Travail, Facebook et e-commerce
ne font pas bon ménage !

Si la tentation est grande de surfer à titre personnel au travail, la modération reste de rigueur. En effet, un salarié qui passe trop temps sur les réseaux sociaux et effectue des achats en ligne depuis son lieu de travail, encourt un licenciement. Toutefois, si l’employé conteste la rupture de la relation contractuelle, il ne doit pas oublier qu’il ne peut s’adonner à des activités professionnelles annexes pendant le temps où il est payé pour accomplir sa mission.

L’employeur avait constaté qu’en plus de ses connexions répétées et journalières à Facebook, la salariée effectuait régulièrement des achats en ligne.
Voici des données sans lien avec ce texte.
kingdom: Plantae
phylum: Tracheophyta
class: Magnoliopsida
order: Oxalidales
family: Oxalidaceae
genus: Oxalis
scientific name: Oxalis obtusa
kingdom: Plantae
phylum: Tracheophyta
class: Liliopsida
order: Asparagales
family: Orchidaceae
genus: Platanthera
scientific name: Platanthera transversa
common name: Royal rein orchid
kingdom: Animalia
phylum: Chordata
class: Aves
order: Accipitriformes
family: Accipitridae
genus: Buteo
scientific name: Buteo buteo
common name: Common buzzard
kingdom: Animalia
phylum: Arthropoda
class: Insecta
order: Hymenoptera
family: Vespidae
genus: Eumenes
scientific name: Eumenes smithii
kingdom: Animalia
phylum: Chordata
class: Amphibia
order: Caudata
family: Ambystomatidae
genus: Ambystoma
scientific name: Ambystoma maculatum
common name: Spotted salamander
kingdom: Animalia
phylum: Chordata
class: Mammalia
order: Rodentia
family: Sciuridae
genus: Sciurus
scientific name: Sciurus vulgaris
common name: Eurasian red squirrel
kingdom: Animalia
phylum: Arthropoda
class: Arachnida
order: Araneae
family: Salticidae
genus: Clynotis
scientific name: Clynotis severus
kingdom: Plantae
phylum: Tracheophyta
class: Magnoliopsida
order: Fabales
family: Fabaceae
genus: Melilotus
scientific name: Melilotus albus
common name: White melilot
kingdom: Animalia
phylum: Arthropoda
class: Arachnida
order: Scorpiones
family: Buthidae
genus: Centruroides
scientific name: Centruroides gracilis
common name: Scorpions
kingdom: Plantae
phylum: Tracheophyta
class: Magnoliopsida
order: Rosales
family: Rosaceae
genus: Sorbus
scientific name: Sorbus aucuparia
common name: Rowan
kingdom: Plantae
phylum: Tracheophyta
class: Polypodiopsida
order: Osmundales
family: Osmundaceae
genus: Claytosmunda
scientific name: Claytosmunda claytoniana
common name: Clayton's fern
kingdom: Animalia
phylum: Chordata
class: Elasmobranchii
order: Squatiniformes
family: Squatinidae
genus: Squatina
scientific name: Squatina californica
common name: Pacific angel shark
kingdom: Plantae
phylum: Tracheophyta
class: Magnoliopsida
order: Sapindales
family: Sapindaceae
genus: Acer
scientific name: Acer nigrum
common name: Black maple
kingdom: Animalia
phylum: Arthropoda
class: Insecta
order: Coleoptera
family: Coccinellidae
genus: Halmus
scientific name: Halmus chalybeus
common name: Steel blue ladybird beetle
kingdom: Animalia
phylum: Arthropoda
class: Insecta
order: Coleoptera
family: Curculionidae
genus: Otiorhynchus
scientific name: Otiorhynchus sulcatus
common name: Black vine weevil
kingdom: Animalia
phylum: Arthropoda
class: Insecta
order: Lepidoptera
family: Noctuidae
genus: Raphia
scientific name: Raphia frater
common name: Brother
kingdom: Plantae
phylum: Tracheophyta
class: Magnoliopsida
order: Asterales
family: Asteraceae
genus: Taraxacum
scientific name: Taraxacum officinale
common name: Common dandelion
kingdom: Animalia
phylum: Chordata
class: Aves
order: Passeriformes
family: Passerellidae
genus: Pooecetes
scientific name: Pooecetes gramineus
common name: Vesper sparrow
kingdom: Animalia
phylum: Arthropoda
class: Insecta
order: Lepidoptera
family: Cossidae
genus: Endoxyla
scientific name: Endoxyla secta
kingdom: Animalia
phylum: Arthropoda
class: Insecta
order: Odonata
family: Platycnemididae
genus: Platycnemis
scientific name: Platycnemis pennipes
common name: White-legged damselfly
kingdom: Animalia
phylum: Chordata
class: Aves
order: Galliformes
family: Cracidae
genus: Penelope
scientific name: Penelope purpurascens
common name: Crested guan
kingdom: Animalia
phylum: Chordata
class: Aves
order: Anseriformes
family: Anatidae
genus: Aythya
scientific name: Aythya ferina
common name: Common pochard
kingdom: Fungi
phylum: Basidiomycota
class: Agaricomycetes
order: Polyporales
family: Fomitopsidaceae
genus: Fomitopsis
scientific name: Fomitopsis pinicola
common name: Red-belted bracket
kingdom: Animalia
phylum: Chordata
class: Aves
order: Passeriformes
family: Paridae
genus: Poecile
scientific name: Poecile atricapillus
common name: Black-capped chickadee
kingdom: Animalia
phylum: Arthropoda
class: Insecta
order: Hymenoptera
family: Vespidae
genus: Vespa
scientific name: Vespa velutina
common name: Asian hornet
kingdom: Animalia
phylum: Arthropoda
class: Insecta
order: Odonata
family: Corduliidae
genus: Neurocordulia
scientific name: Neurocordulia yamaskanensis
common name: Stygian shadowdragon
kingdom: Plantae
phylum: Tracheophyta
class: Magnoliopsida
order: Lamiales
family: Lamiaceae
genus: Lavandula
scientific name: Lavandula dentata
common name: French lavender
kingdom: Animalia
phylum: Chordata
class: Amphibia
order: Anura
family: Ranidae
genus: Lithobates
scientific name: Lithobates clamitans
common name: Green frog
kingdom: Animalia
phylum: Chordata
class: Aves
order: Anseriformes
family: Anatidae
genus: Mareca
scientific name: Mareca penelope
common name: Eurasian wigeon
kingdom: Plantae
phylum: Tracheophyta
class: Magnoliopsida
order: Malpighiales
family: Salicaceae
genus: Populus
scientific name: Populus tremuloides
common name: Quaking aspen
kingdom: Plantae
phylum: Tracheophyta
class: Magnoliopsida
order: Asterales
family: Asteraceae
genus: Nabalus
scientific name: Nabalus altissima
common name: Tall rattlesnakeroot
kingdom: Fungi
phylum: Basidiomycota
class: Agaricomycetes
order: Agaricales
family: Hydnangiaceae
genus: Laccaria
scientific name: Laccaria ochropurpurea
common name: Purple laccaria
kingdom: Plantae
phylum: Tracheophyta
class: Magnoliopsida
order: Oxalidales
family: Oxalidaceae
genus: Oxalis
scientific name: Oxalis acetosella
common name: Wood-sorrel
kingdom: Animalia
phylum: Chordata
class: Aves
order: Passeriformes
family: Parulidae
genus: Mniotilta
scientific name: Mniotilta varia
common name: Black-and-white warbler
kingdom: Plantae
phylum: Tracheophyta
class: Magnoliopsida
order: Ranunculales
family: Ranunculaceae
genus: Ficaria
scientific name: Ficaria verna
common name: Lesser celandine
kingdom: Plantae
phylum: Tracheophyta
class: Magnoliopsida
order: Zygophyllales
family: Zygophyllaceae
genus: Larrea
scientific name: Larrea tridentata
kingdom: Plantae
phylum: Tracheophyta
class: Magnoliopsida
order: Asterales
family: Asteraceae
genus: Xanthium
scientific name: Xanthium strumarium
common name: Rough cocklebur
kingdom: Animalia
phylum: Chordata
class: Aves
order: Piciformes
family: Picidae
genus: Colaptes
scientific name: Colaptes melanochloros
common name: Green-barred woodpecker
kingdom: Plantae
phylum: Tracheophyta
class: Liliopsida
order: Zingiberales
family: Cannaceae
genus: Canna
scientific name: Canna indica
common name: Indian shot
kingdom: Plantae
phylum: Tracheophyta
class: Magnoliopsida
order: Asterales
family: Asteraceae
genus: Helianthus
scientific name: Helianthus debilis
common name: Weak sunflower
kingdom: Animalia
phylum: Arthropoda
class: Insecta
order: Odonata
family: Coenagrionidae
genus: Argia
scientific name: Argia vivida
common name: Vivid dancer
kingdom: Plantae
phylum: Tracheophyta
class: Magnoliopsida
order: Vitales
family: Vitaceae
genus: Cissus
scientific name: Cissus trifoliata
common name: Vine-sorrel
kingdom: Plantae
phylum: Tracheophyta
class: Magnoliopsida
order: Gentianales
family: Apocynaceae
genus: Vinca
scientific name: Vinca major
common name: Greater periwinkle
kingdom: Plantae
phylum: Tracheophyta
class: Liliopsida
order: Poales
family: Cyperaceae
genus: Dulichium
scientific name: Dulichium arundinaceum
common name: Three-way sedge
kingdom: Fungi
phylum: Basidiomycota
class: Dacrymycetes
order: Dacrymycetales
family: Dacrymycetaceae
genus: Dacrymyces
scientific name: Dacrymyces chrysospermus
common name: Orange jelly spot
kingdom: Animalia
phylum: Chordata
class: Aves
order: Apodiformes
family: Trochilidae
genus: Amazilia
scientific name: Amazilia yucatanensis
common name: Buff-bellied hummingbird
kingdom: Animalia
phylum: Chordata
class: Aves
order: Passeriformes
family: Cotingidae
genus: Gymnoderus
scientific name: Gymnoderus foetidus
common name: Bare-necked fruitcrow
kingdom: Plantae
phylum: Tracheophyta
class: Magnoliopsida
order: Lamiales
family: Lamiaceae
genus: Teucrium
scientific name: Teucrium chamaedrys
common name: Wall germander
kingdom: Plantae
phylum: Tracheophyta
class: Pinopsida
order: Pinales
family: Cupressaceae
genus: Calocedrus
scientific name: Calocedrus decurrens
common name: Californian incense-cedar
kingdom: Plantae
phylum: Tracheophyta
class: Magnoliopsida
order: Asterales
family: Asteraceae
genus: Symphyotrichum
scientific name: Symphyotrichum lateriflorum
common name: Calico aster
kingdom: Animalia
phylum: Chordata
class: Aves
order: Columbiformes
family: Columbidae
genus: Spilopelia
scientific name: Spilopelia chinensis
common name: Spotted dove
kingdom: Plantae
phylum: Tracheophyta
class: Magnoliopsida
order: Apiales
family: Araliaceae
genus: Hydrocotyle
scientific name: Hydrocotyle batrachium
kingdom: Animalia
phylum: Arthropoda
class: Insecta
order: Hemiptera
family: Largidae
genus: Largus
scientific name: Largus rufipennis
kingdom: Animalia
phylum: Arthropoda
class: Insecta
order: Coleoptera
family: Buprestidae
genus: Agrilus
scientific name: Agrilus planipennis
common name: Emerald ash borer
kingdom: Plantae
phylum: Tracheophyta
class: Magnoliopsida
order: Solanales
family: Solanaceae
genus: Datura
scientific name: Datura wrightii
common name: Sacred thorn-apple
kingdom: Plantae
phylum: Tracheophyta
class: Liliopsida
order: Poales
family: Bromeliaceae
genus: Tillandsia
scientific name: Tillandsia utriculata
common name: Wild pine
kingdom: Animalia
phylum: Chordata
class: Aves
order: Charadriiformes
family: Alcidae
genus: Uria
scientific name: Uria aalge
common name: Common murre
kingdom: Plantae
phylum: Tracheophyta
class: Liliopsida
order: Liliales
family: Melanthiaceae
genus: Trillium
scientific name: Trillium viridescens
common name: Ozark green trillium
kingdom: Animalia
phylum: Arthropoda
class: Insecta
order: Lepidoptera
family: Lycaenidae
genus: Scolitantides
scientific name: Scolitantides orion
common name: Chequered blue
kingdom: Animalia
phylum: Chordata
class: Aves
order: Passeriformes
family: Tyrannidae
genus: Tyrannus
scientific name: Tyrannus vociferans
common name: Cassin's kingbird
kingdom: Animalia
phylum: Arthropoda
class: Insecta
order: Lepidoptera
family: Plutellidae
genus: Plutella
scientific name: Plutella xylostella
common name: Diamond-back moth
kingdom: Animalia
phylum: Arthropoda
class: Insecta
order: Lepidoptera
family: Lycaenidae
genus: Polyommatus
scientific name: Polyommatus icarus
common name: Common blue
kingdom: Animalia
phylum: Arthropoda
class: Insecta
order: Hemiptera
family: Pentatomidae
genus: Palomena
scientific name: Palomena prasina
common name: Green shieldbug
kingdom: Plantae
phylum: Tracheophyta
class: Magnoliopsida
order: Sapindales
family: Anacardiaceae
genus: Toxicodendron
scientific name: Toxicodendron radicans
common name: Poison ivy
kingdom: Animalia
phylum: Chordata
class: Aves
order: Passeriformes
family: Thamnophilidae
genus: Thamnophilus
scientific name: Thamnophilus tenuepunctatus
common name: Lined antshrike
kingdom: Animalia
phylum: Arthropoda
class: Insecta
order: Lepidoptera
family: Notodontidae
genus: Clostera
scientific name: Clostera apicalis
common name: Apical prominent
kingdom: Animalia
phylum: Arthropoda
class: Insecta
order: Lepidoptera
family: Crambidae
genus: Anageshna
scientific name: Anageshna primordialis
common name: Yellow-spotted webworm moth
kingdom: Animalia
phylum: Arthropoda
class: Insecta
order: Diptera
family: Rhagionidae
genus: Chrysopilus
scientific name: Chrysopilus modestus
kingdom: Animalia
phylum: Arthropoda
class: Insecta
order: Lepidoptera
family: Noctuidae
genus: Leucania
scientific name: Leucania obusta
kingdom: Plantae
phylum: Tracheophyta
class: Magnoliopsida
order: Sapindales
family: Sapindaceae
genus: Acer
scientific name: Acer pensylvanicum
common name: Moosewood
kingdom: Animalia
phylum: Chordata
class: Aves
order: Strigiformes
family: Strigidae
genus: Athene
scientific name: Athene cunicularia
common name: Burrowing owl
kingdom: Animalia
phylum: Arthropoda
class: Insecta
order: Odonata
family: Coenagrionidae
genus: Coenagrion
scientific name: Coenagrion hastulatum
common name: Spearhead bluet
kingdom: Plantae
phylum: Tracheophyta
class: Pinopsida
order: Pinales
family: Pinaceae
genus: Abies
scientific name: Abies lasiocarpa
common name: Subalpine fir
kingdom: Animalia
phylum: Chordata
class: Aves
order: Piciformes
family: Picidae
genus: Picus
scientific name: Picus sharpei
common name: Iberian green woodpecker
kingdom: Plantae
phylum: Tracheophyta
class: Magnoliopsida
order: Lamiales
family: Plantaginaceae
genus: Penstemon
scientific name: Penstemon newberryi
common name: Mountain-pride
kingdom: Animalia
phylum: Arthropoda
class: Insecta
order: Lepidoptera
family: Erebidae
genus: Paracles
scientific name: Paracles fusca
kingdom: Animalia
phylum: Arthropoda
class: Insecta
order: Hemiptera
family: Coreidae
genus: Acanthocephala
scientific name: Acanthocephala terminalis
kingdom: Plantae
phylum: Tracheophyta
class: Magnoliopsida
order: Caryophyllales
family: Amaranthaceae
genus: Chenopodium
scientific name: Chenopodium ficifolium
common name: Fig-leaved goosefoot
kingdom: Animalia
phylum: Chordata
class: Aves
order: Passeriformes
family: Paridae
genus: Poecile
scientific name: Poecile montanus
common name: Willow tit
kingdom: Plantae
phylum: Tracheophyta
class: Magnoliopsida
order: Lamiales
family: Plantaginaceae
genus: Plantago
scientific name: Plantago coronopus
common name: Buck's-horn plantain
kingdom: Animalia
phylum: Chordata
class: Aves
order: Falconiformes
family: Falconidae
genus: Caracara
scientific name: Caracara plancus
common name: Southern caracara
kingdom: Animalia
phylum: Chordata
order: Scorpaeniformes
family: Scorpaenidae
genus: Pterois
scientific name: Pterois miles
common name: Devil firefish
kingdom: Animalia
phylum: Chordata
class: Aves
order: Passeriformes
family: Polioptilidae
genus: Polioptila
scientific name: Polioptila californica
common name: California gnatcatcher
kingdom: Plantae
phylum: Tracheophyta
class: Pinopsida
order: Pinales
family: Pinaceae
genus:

C’est en consultant son historique de navigation que l’employeur a découvert qu'elle avait l'habitude de surfer à titre personnel sur internet depuis son lieu de travail, pratiquant ainsi un usage anormal de son outil professionnel.

Et pourtant la salariée fait valoir qu’en surfant quelques minutes par jour sur internet, elle n’est pas moins productive qu’un salarié qui va fumer sa cigarette hors de l’entreprise, plusieurs fois par jour.

Contestant son licenciement en justice, l’employée n’a cependant pas obtenu gain de cause, puisque la Cour d’appel de Pau le 13 juin 2013 a jugé que "les connexions très fréquentes, durant les heures de travail, à des sites communautaires tels que Facebook" constituait une faute dans la mesure où cette perte de temps a préjudicié à son travail (retard dans l’accomplissement des missions qui lui étaient confiées, telle que la déclaration des contrats d’embauche du personnel de l’entreprise).

Ce qui a sans doute emporté la conviction des juges pour débouter la salariée de sa demande, était le manque de sérieux de l’employé, puisqu’elle s’adonnait durant sa journée de travail à la vente par correspondance de lingerie, activité professionnelle qu’elle menait en sus de son travail.

Et c’est sans doute sur ce point que la jurisprudence devient de plus en plus intransigeante. Le cumul d’emplois et de revenus, s’il est autorisé, ne doit pas s’effectuer au préjudicie de l’employeur principal. A défaut l’abus de confiance peut être retenu (1).

Lorsqu’une procédure de sanction disciplinaire est engagée, il est préférable de consulter le plus rapidement possible un professionnel du conseil, afin de maîtriser les arguments juridiques pouvant faciliter l’obtention d’une transaction de rupture amiable, laquelle est toujours préférable à un licenciement pour faute.